Under FLSA, no child under the age of 13 can work in a nonagricultural setting, and children of 14 and 15 can work but only for a set number of hours each day. For children working on a farm, the situation is quite different. Children can go to work in the fields as young as nine years old in some states, as long as they have signed parental consent.
Even with the relaxed standards for agricultural work, children are often overworked, are expected to work during what would be school hours, and are paid far less than what is legally required. A report issued in 2000 by Human Rights Watch noted that children under the age of 16 are often required to put in several hours before the school day begins; during the summer months they may work 12-hour days.

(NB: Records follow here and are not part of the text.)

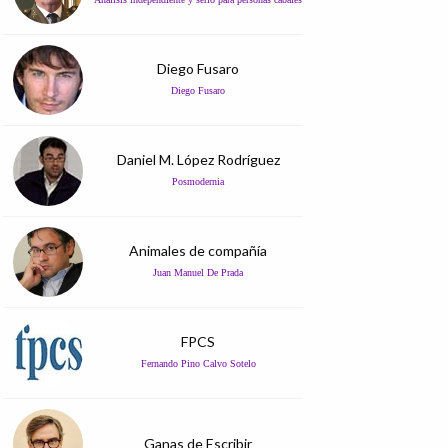
Diego Fusaro
Diego Fusaro
Daniel M. López Rodríguez
Posmodernia
Animales de compañía
Juan Manuel De Prada
FPCS
Fernando Pino Calvo Sotelo
Ganas de Escribir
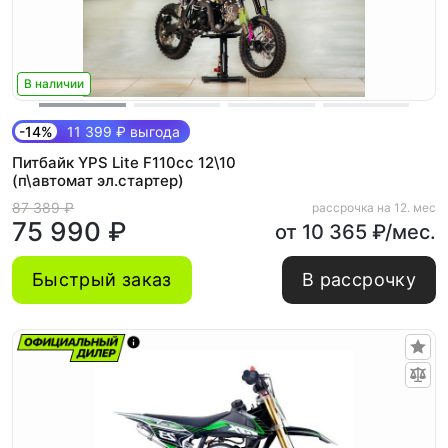
В наличии
-14%
11 399 ₽ выгода
Питбайк YPS Lite F110cc 12\10
(п\автомат эл.стартер)
87 389 ₽
рассрочка на 12. мес
75 990 ₽
от 10 365 ₽/мес.
Быстрый заказ
В рассрочку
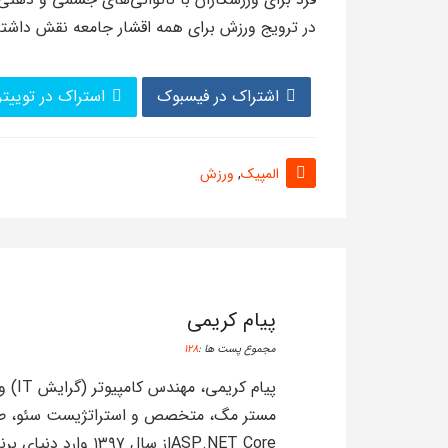
در ترویج ورزش برای همه اقشار جامعه نقش داشته
اشتراک در فیسبوک
استراک در توییتر
المپیک
,
ورزش
پیام کریمی
مجموع پست ها :
128
پیام
ASP.NET Coreاز سال 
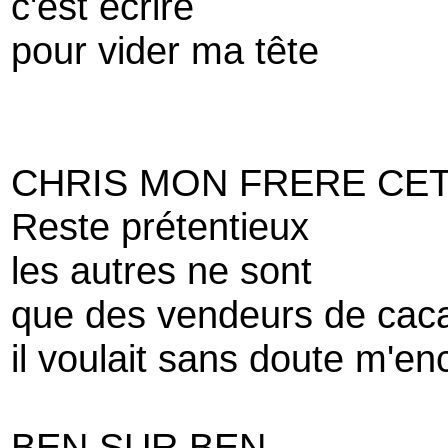
c'est écrire
pour vider ma tête
CHRIS MON FRERE CETT
Reste prétentieux
les autres ne sont
que des vendeurs de cac
il voulait sans doute m'e
BEN SUR BEN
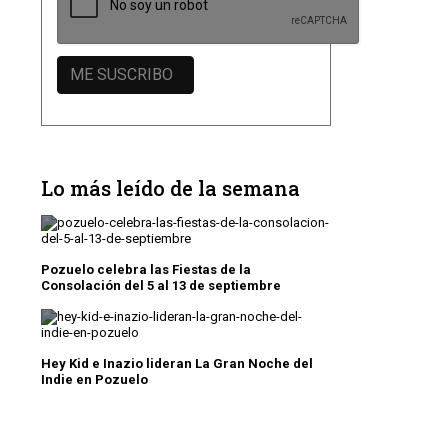
Lo más leído de la semana
Pozuelo celebra las Fiestas de la
Consolación del 5 al 13 de septiembre
Hey Kid e Inazio lideran La Gran Noche del
Indie en Pozuelo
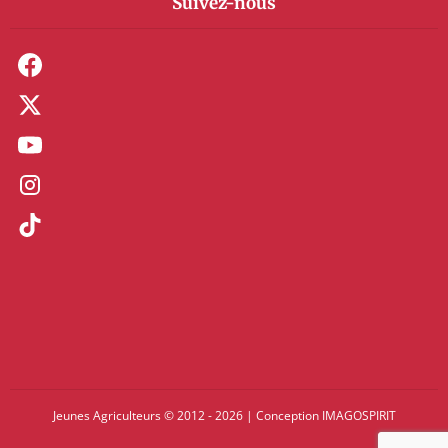
Suivez-nous
Jeunes Agriculteurs © 2012 - 2026
|
Conception
IMAGOSPIRIT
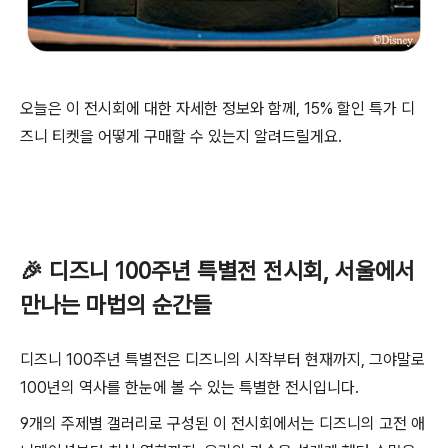
오늘은 이 전시회에 대한 자세한 정보와 함께, 15% 할인 특가 디
즈니 티켓을 어떻게 구매할 수 있는지 알려드릴게요.
🎉 디즈니 100주년 특별전 전시회, 서울에서
만나는 마법의 순간들
디즈니 100주년 특별전은 디즈니의 시작부터 현재까지, 그야말로
100년의 역사를 한눈에 볼 수 있는 특별한 전시입니다.
9개의 주제별 갤러리로 구성된 이 전시회에서는 디즈니의 고전 애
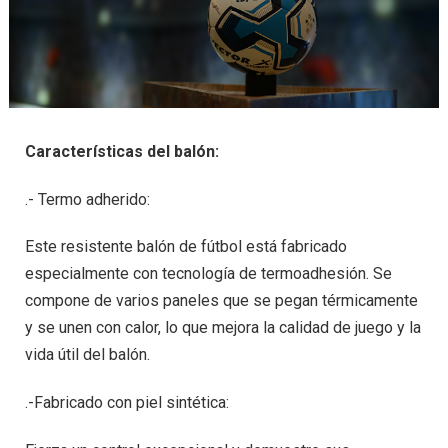
Características del balón:
.- Termo adherido:
Este resistente balón de fútbol está fabricado
especialmente con tecnología de termoadhesión. Se
compone de varios paneles que se pegan térmicamente
y se unen con calor, lo que mejora la calidad de juego y la
vida útil del balón.
.-Fabricado con piel sintética:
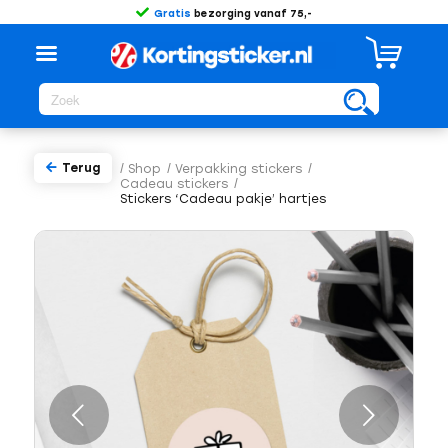
Gratis
bezorging vanaf 75,-
Terug
/
Shop
/
Verpakking stickers
/
Cadeau stickers
/
Stickers ‘Cadeau pakje’ hartjes
Volgende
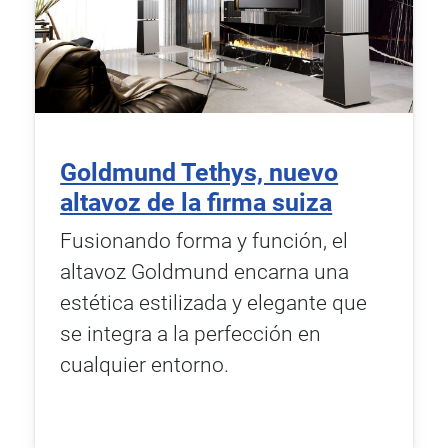
Goldmund Tethys, nuevo
altavoz de la firma suiza
Fusionando forma y función, el
altavoz Goldmund encarna una
estética estilizada y elegante que
se integra a la perfección en
cualquier entorno.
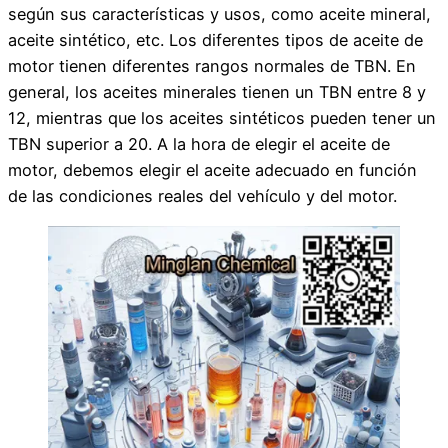
según sus características y usos, como aceite mineral,
aceite sintético, etc. Los diferentes tipos de aceite de
motor tienen diferentes rangos normales de TBN. En
general, los aceites minerales tienen un TBN entre 8 y
12, mientras que los aceites sintéticos pueden tener un
TBN superior a 20. A la hora de elegir el aceite de
motor, debemos elegir el aceite adecuado en función
de las condiciones reales del vehículo y del motor.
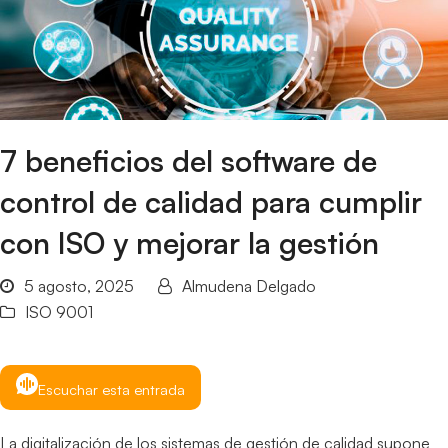
7 beneficios del software de
control de calidad para cumplir
con ISO y mejorar la gestión
5 agosto, 2025
Almudena Delgado
ISO 9001
Escuchar esta entrada
La digitalización de los sistemas de gestión de calidad supone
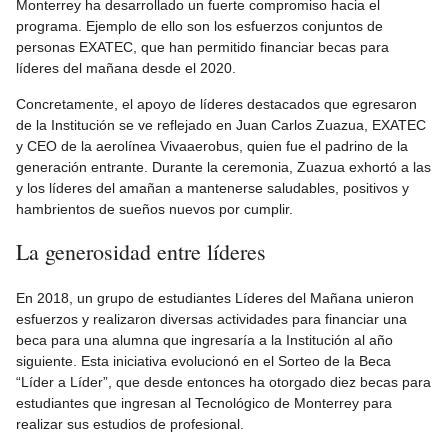
Monterrey ha desarrollado un fuerte compromiso hacia el
programa. Ejemplo de ello son los esfuerzos conjuntos de
personas EXATEC, que han permitido financiar becas para
líderes del mañana desde el 2020.
Concretamente, el apoyo de líderes destacados que egresaron
de la Institución se ve reflejado en Juan Carlos Zuazua, EXATEC
y CEO de la aerolínea Vivaaerobus, quien fue el padrino de la
generación entrante. Durante la ceremonia, Zuazua exhortó a las
y los líderes del amañan a mantenerse saludables, positivos y
hambrientos de sueños nuevos por cumplir.
La generosidad entre líderes
En 2018, un grupo de estudiantes Líderes del Mañana unieron
esfuerzos y realizaron diversas actividades para financiar una
beca para una alumna que ingresaría a la Institución al año
siguiente. Esta iniciativa evolucionó en el Sorteo de la Beca
“Líder a Líder”, que desde entonces ha otorgado diez becas para
estudiantes que ingresan al Tecnológico de Monterrey para
realizar sus estudios de profesional.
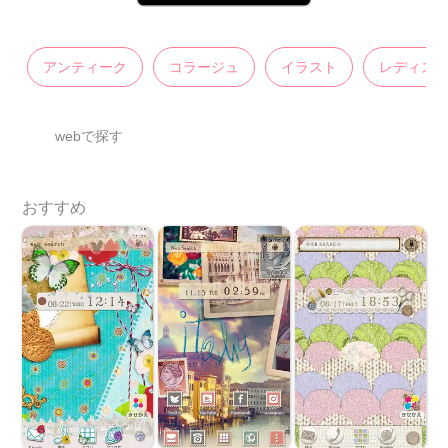
アンティーク
コラージュ
イラスト
レディス
webで探す
おすすめ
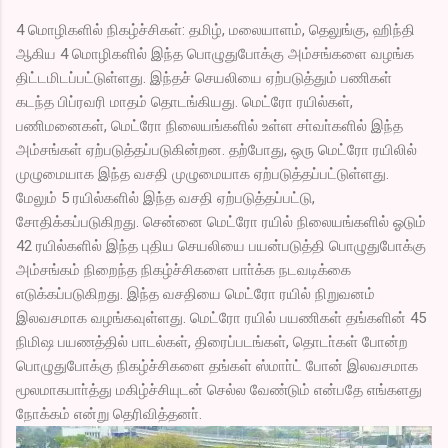
4 மொழிகளில் நிகழ்ச்சிகள்: தமிழ், மலையாளம், தெலுங்கு, ஹிந்தி
ஆகிய 4 மொழிகளில் இந்த பொழுதுபோக்கு அம்சங்களை வழங்க
திட்டமிடப்பட்டுள்ளது. இந்தச் செயலியை ஏற்படுத்தும் பணிகள்
கடந்த பிப்ரவரி மாதம் தொடங்கியது. மெட்ரோ ரயில்கள்,
பணிமனைகள், மெட்ரோ நிலையங்களில் உள்ள சா்வா்களில் இந்த
அம்சங்கள் ஏற்படுத்தப்படுகின்றன. தற்போது, ஒரு மெட்ரோ ரயிலில்
முழுமையாக இந்த வசதி முழுமையாக ஏற்படுத்தப்பட்டுள்ளது.
மேலும் 5 ரயில்களில் இந்த வசதி ஏற்படுத்தப்பட்டு,
சோதிக்கப்படுகிறது. சென்னை மெட்ரோ ரயில் நிலையங்களில் ஓடும்
42 ரயில்களில் இந்த புதிய செயலியை பயன்படுத்தி பொழுதுபோக்கு
அம்சங்கம் நிறைந்த நிகழ்ச்சிகளை பாா்க்க நடவடிக்கை
எடுக்கப்படுகிறது. இந்த வசதியை மெட்ரோ ரயில் நிறுவனம்
இலவசமாக வழங்கவுள்ளது. மெட்ரோ ரயில் பயணிகள் தங்களின் 45
நிமிஷ பயணத்தில் பாடல்கள், திரைப்படங்கள், தொடா்கள் போன்ற
பொழுதுபோக்கு நிகழ்ச்சிகளை தங்கள் ஸ்மாா்ட் போன் இலவசமாக
மூலமாகபாா்த்து மகிழ்ச்சியுடன் செல்ல வேண்டும் என்பதே எங்களது
நோக்கம் என்று தெரிவித்தனா்.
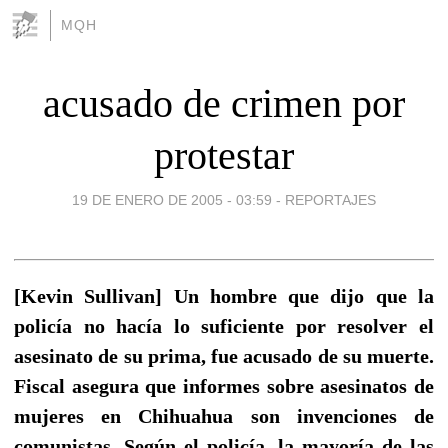
MQH
acusado de crimen por
protestar
19 DE ENERO DE 2005 - 03:59
-
REPORTAJES
[Kevin Sullivan] Un hombre que dijo que la
policía no hacía lo suficiente por resolver el
asesinato de su prima, fue acusado de su muerte.
Fiscal asegura que informes sobre asesinatos de
mujeres en Chihuahua son invenciones de
comunistas. Según el policía, la mayoría de las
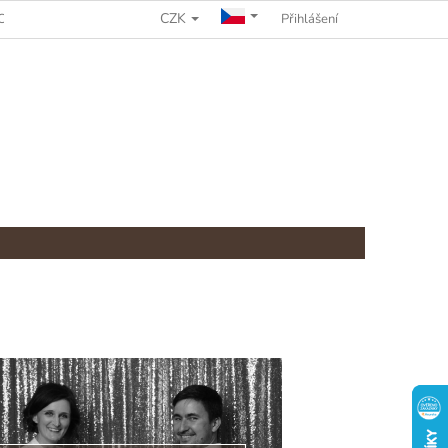
CZK
CHRANY OSOBNÍCH ÚDAJŮ
REKLAMAČNÍ ŘÁD
Přihlášení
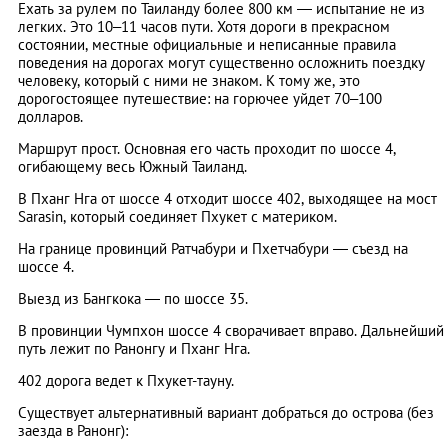
Ехать за рулем по Таиланду более 800 км — испытание не из
легких. Это 10–11 часов пути. Хотя дороги в прекрасном
состоянии, местные официальные и неписанные правила
поведения на дорогах могут существенно осложнить поездку
человеку, который с ними не знаком. К тому же, это
дорогостоящее путешествие: на горючее уйдет 70–100
долларов.
Маршрут прост. Основная его часть проходит по шоссе 4,
огибающему весь Южный Таиланд.
В Пханг Нга от шоссе 4 отходит шоссе 402, выходящее на мост
Sarasin, который соединяет Пхукет с материком.
На границе провинций Ратчабури и Пхетчабури — съезд на
шоссе 4.
Выезд из Бангкока — по шоссе 35.
В провинции Чумпхон шоссе 4 сворачивает вправо. Дальнейший
путь лежит по Ранонгу и Пханг Нга.
402 дорога ведет к Пхукет-тауну.
Существует альтернативный вариант добраться до острова (без
заезда в Ранонг):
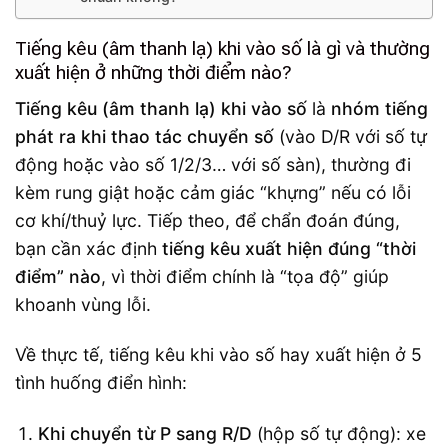
Tiếng kêu (âm thanh lạ) khi vào số là gì và thường
xuất hiện ở những thời điểm nào?
Tiếng kêu (âm thanh lạ) khi vào số
là
nhóm tiếng
phát ra khi thao tác chuyển số
(vào D/R với số tự
động hoặc vào số 1/2/3… với số sàn), thường đi
kèm rung giật hoặc cảm giác “khựng” nếu có lỗi
cơ khí/thuỷ lực. Tiếp theo, để chẩn đoán đúng,
bạn cần xác định
tiếng kêu xuất hiện đúng “thời
điểm” nào
, vì thời điểm chính là “tọa độ” giúp
khoanh vùng lỗi.
Về thực tế, tiếng kêu khi vào số hay xuất hiện ở 5
tình huống điển hình:
Khi chuyển từ P sang R/D
(hộp số tự động): xe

The dangers of agricultural work are surprisingly many, and for minors these dangers are even more troubling. Agricultural workers can be exposed to pesticides and other chemicals. They may be sent to work in oppressive heat but without adequate water to keep from becoming dehydrated. Often, they work with heavy or dangerous equipment—equipment that children often have little experience with. Because they work long hours, often having to rise before dawn to begin their work, lack of sleep is a major problem. For children, this is not only more dangerous, it also curtails their ability to succeed in school. Injury is common; children can fall or have accidents with heavy equipment or sharp objects.
It is important to remember that many adult farm workers are also exploited, forced to work long hours for little pay. Often, families are so poor and desperate that they feel compelled to give their young children permission to work on the farm, thus bringing in a small but needed amount of extra money.
Organizations such as Human Rights Watch have urged the U.S. government to revise FLSA to offer additional protection to minor children working on farms, and to ensure that farms are more careful about whom they hire and also more diligent about improving working conditions and wages.